Aug 27, 2011
Last week, Erin and I and the kids jetted up to Jerusalem, Rhode Island (technically, we flew to Boston and were driven down in a swank SUV) to spend a few days in an ocean-side cottage owned by the family of Dorothy (my father’s wife of 12 years). Three of my brothers also came in, and Uncle John and Aunt Patty, too, all to share a few days with my father on the occasion of his 70th birthday (technically, Sept. 9).
That first night, I was a basket case, suffering the worst anxiety of my life. My mother was in an Altoona hospital — she was out the next day, and fine — and I was behind on the planning for an important two-day photo shoot for the department’s annual report publication. I barely slept, and I couldn’t stop fretting about impending disaster for the project.

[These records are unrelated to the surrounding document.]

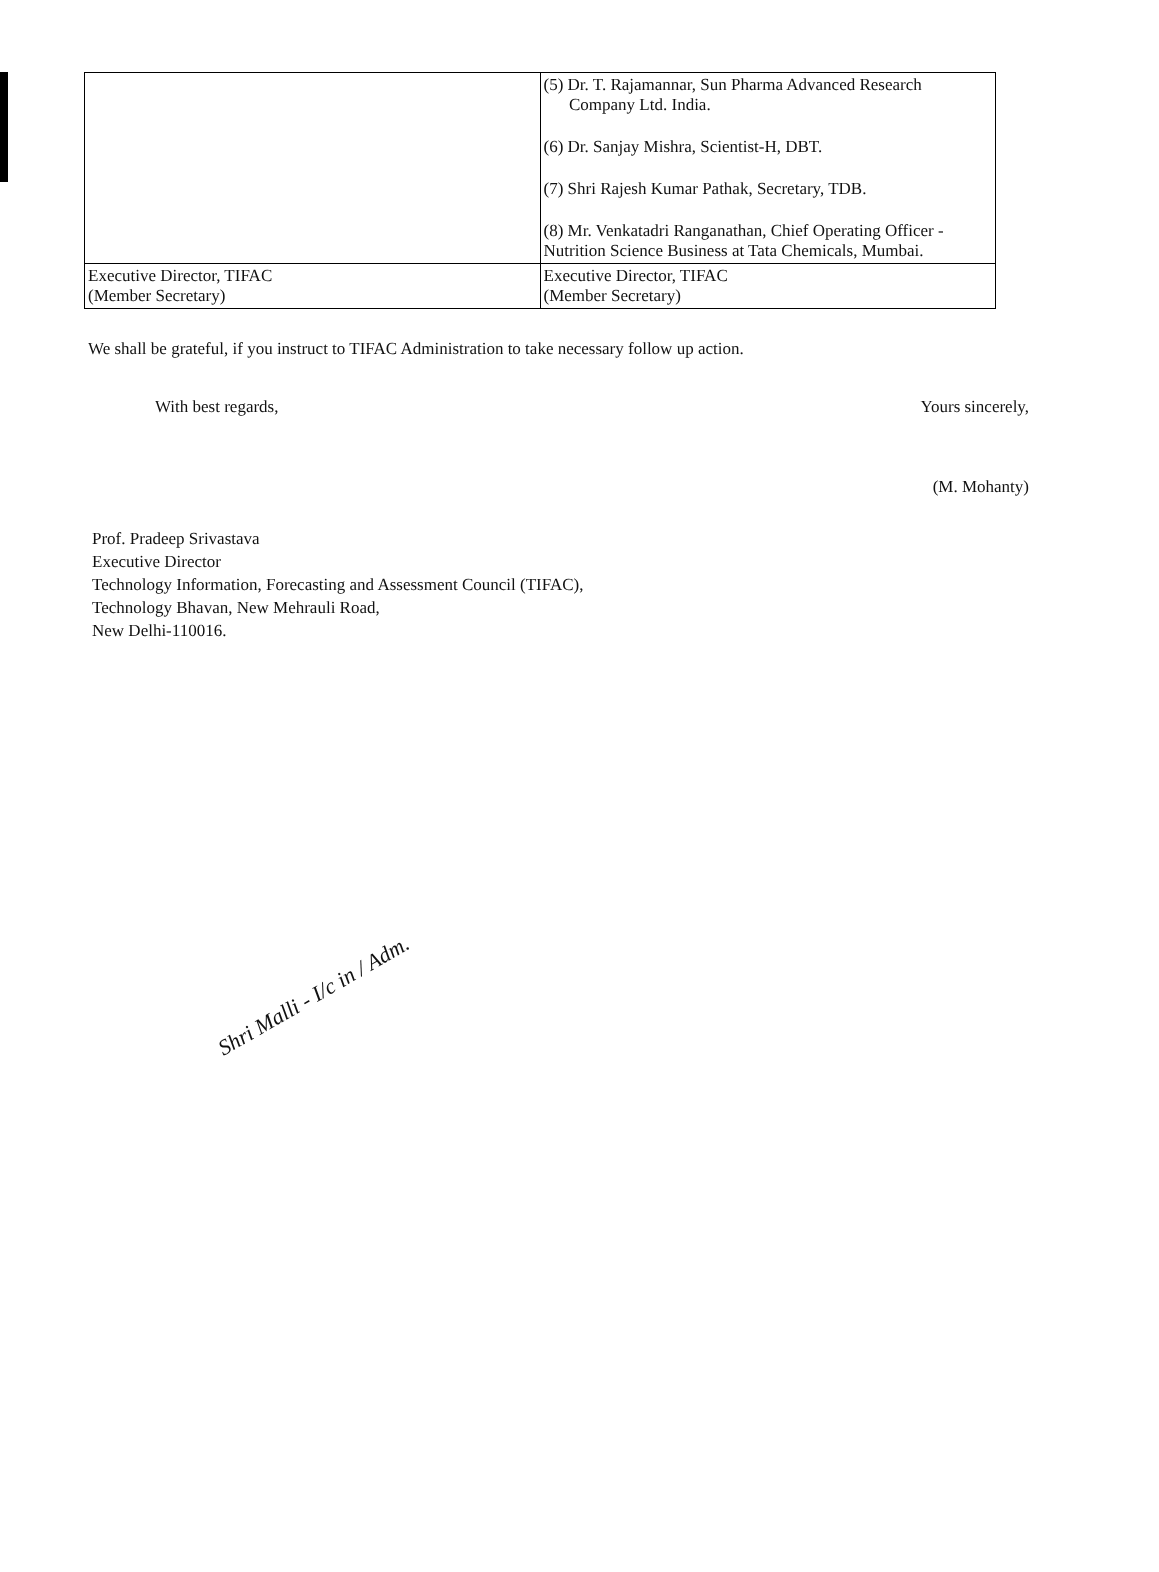| | (5) Dr. T. Rajamannar, Sun Pharma Advanced Research Company Ltd. India. (6) Dr. Sanjay Mishra, Scientist-H, DBT. (7) Shri Rajesh Kumar Pathak, Secretary, TDB. (8) Mr. Venkatadri Ranganathan, Chief Operating Officer - Nutrition Science Business at Tata Chemicals, Mumbai. |
| Executive Director, TIFAC (Member Secretary) | Executive Director, TIFAC (Member Secretary) |
We shall be grateful, if you instruct to TIFAC Administration to take necessary follow up action.
With best regards, Yours sincerely,
(M. Mohanty)
Prof. Pradeep Srivastava
Executive Director
Technology Information, Forecasting and Assessment Council (TIFAC),
Technology Bhavan, New Mehrauli Road,
New Delhi-110016.
Shri Malli - I/c in / Adm.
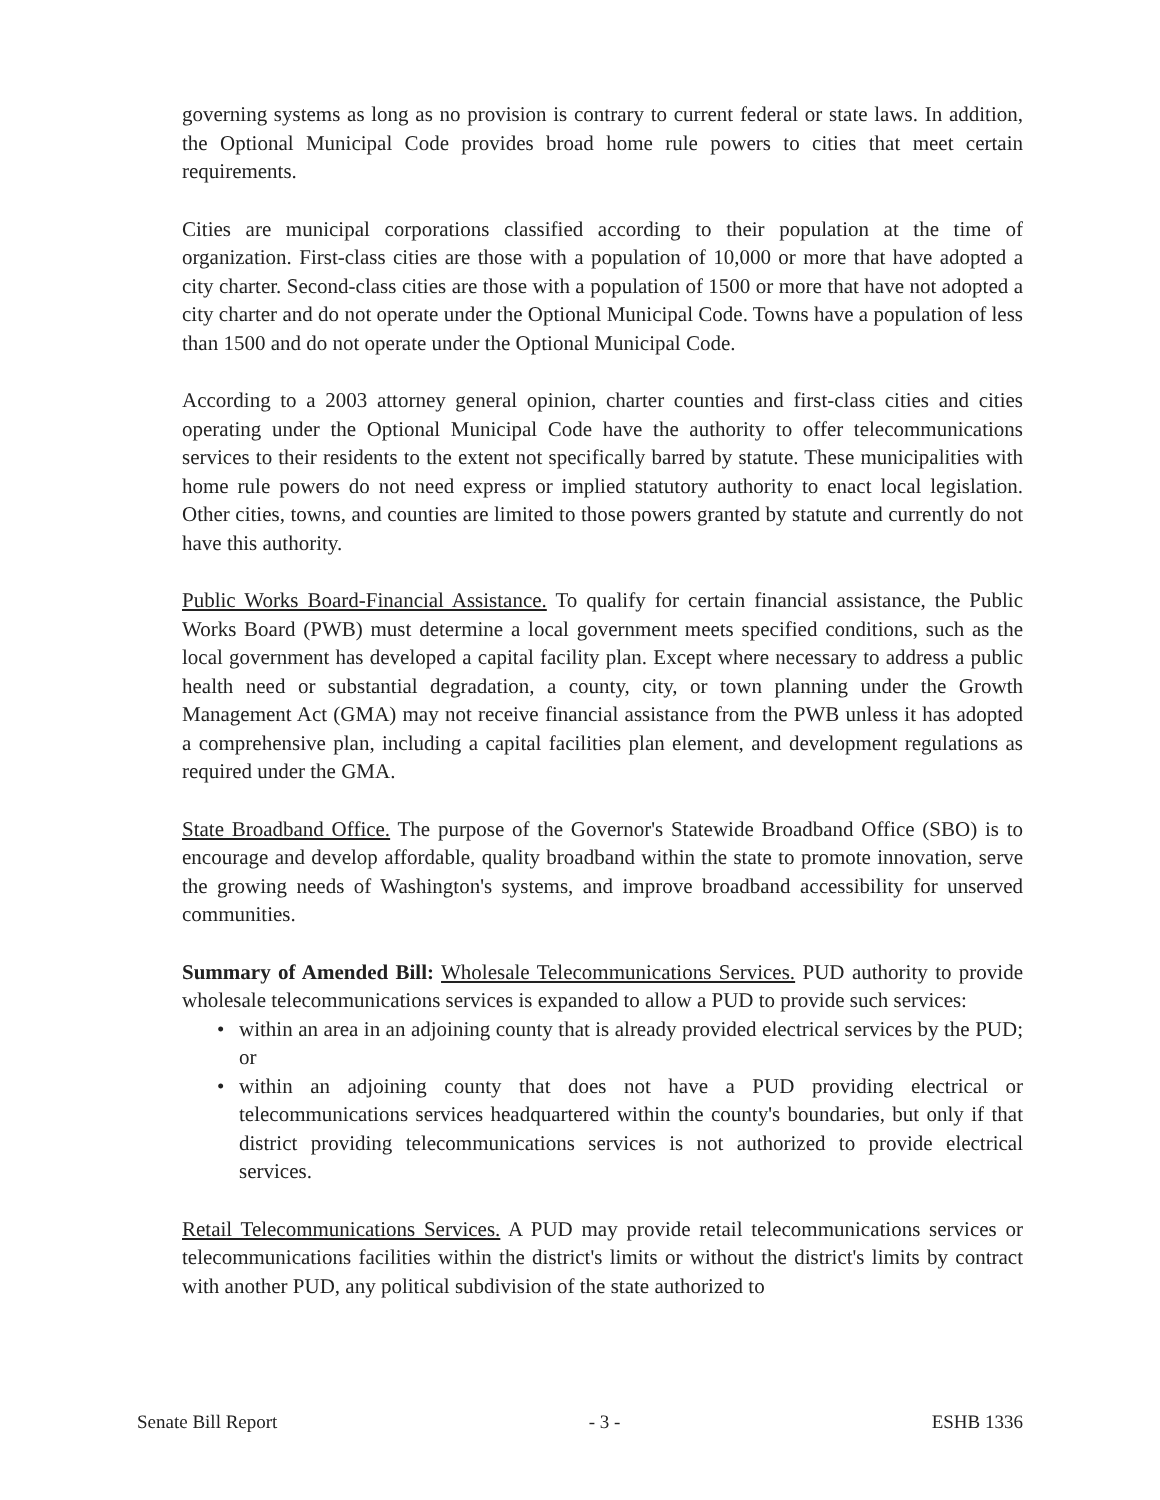governing systems as long as no provision is contrary to current federal or state laws. In addition, the Optional Municipal Code provides broad home rule powers to cities that meet certain requirements.
Cities are municipal corporations classified according to their population at the time of organization. First-class cities are those with a population of 10,000 or more that have adopted a city charter. Second-class cities are those with a population of 1500 or more that have not adopted a city charter and do not operate under the Optional Municipal Code. Towns have a population of less than 1500 and do not operate under the Optional Municipal Code.
According to a 2003 attorney general opinion, charter counties and first-class cities and cities operating under the Optional Municipal Code have the authority to offer telecommunications services to their residents to the extent not specifically barred by statute. These municipalities with home rule powers do not need express or implied statutory authority to enact local legislation. Other cities, towns, and counties are limited to those powers granted by statute and currently do not have this authority.
Public Works Board-Financial Assistance. To qualify for certain financial assistance, the Public Works Board (PWB) must determine a local government meets specified conditions, such as the local government has developed a capital facility plan. Except where necessary to address a public health need or substantial degradation, a county, city, or town planning under the Growth Management Act (GMA) may not receive financial assistance from the PWB unless it has adopted a comprehensive plan, including a capital facilities plan element, and development regulations as required under the GMA.
State Broadband Office. The purpose of the Governor's Statewide Broadband Office (SBO) is to encourage and develop affordable, quality broadband within the state to promote innovation, serve the growing needs of Washington's systems, and improve broadband accessibility for unserved communities.
Summary of Amended Bill: Wholesale Telecommunications Services. PUD authority to provide wholesale telecommunications services is expanded to allow a PUD to provide such services:
• within an area in an adjoining county that is already provided electrical services by the PUD; or
• within an adjoining county that does not have a PUD providing electrical or telecommunications services headquartered within the county's boundaries, but only if that district providing telecommunications services is not authorized to provide electrical services.
Retail Telecommunications Services. A PUD may provide retail telecommunications services or telecommunications facilities within the district's limits or without the district's limits by contract with another PUD, any political subdivision of the state authorized to
Senate Bill Report - 3 - ESHB 1336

But watching the tides go in and out the next day, I started to calm. Dad, healthy as an ox, helped by keeping us active; he took us out for a long kayak paddle up the inlet and an even longer bike ride out to a nature preserve, where he and Joel and I looked out over a pond and marveled at the lotus flowers and frogs floating on the lilies.
One day, walking along the beach with Dot, I asked about hurricanes. I shouldn’t have.
And here’s Irene tonight, as it aims dead-on for that Rhode Island cottage:
Dad is back in Hawaii, but Dot stayed at the cottage, so I’m hoping she’s getting to someplace safe! And I hope the cottage weathers the storm, because I thoroughly enjoyed my time there.
In fact, by the time we left Rhode Island (via Amtrak to Boston and Jet Blue to North Carolina), I was rested and ready to return to work and to nail down all the details necessary for the photo shoot. That shoot happened this week, and it couldn’t have gone better. Richard Corman, and extraordinary photographer from New York, spent two days crisscrossing the Duke University Medical Center with me and his crew, and he captured some fantastic images of our physicians and residents. I learned a great deal from watching Richard interact with his subjects, how he used light — mostly natural, along with some electric lighting — and how he set up and framed an image.
As I walked alongside Richard, I couldn’t help thinking about Frank the Beachcomber, my grandfather who loved photography. I know he would have loved seeing me have the chance to learn from a pro. (See the archive of Frank’s photos that my cousin, Jeff, put together when we first launched Zuiker Chronicles Online.)
Richard and the crew and I somehow missed the East Coast earthquake that struck on Tuesday. The temblor had the hospital buildings shaking, but we had just walked outside; I didn’t feel a thing move.
Earth, wind, light, water. It’s been an elemental couple of weeks.